Lets say I have up to 20 unique models to load for one scene. Would I wait till each one is completely loaded before loading the next one or load them all at once? Right now I’m loading everything together and its quite slow on some devices, I wondered if there was any way to improve this.
Personally I used AssetsManager.load()
to load all assets. I haven’t tried one at a time but I can’t see how that would be faster as it’s the same number of server hits and same total volume of data. Maybe someone else can comment on that.
You could break asset loading down into phases with priority given to initially visible or needed assets, but then you might run the risk of the scene glitching a bit as subsequent assets are loaded and added to scene.
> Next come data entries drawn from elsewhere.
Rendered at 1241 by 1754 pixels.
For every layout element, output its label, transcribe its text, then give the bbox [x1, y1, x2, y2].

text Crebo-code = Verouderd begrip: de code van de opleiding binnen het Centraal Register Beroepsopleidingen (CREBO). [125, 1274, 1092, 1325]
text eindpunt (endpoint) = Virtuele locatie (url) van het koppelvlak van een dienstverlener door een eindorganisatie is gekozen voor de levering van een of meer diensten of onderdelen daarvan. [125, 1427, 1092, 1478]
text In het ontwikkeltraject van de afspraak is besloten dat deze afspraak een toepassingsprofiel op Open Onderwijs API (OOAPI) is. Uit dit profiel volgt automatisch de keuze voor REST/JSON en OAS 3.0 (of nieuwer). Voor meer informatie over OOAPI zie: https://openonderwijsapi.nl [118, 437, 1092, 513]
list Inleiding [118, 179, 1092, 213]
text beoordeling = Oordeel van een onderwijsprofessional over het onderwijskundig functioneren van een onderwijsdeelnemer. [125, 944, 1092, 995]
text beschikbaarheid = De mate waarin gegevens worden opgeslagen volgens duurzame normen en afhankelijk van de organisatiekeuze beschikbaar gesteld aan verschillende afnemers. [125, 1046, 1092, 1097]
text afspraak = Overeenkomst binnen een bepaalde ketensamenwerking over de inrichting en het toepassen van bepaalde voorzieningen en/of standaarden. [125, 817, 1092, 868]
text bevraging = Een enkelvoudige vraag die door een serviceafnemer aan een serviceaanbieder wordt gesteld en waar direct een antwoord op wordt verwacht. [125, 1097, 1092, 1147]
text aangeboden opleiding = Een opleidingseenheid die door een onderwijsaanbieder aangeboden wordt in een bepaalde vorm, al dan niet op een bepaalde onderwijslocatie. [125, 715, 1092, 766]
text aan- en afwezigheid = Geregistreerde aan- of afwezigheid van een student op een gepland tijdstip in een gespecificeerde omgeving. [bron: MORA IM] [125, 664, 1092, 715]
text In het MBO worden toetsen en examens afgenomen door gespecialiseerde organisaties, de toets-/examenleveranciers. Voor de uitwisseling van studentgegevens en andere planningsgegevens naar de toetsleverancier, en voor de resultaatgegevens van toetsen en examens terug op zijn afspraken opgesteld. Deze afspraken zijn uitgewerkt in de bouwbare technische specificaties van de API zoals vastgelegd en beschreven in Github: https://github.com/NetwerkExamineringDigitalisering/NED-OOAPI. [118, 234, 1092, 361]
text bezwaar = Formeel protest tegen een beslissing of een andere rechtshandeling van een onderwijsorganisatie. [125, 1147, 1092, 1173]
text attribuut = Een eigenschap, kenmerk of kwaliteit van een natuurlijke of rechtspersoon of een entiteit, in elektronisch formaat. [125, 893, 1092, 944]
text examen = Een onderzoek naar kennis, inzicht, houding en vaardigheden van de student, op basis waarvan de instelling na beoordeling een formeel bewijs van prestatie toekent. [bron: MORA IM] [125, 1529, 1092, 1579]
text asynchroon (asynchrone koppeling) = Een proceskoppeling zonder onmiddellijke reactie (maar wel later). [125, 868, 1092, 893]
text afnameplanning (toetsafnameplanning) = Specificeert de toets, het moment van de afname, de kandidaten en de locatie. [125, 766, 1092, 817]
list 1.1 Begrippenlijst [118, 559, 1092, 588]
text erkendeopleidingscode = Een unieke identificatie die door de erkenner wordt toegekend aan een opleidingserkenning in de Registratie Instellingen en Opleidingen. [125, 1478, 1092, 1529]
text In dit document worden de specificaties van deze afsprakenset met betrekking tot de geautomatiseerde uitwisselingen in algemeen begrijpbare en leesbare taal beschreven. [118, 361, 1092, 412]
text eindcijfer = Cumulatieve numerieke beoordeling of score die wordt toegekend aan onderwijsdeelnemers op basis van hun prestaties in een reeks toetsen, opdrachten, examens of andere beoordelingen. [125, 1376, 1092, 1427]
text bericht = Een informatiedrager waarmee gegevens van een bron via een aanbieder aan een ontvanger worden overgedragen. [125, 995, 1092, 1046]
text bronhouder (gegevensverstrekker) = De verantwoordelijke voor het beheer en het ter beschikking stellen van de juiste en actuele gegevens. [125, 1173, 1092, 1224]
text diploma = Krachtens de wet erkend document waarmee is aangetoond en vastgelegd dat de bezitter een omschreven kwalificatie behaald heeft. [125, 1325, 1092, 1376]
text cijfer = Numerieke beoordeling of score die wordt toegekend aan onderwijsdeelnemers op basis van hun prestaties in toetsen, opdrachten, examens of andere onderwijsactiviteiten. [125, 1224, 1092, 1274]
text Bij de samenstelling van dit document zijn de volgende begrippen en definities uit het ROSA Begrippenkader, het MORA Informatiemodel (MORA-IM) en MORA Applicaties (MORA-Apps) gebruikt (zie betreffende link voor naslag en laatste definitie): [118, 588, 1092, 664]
You could also have different assets loaded depending on device or available bandwidth or user choice. E.g. detect device and bandwidth, then load either high res desktop or low res mobile assets.
Have you tried using Promises? They were designed for that
Have you tried using Promises?
You are right promises are usually the way to do these things. Im using BabylonSceneLoader.ImportMesh, I suppose wrapping this in a promise and returning before taking on the next asset should do the trick.
Detecting device currently I thought you could only detect whether it was mobile or not, perhaps mixing this with resolution you could find out if they have a low-end device and load in a smaller file…
I should explain calling this function here many times in one column one after the other is not a good idea right? Would this cause a surge in memory / cpu usage? Within the callback in each one i would do further modifications to the scene like creating UI etc. :
BABYLON.SceneLoader.ImportMesh("", "./assets/models/OPT/", "Floor.glb", scene, (meshes, particleSystems, skeletons) =>{ });
BABYLON.SceneLoader.ImportMesh("", "./assets/models/OPT/", "Walls.glb", scene, (meshes, particleSystems, skeletons) =>{ });
BABYLON.SceneLoader.ImportMesh("", "./assets/models/OPT/", "Building.glb", scene, (meshes, particleSystems, skeletons) =>{ });
BABYLON.SceneLoader.ImportMesh("", "./assets/models/OPT/", "Ceiling.glb", scene, (meshes, particleSystems, skeletons) =>{ });
BABYLON.SceneLoader.ImportMesh("", "./assets/models/OPT/", "Sofa.glb", scene, (meshes, particleSystems, skeletons) =>{ });
BABYLON.SceneLoader.ImportMesh("", "./assets/models/OPT/", "Devices.glb", scene, (meshes, particleSystems, skeletons) =>{ });
BABYLON.SceneLoader.ImportMesh("", "./assets/models/OPT/", "Props.glb", scene, (meshes, particleSystems, skeletons) =>{ });
and SO ON
You have the incremental loading. “’.incremental.babylon”
This allows not to block the page and to load the assets one by one on the fly. Assets are only loaded when the camera can see them.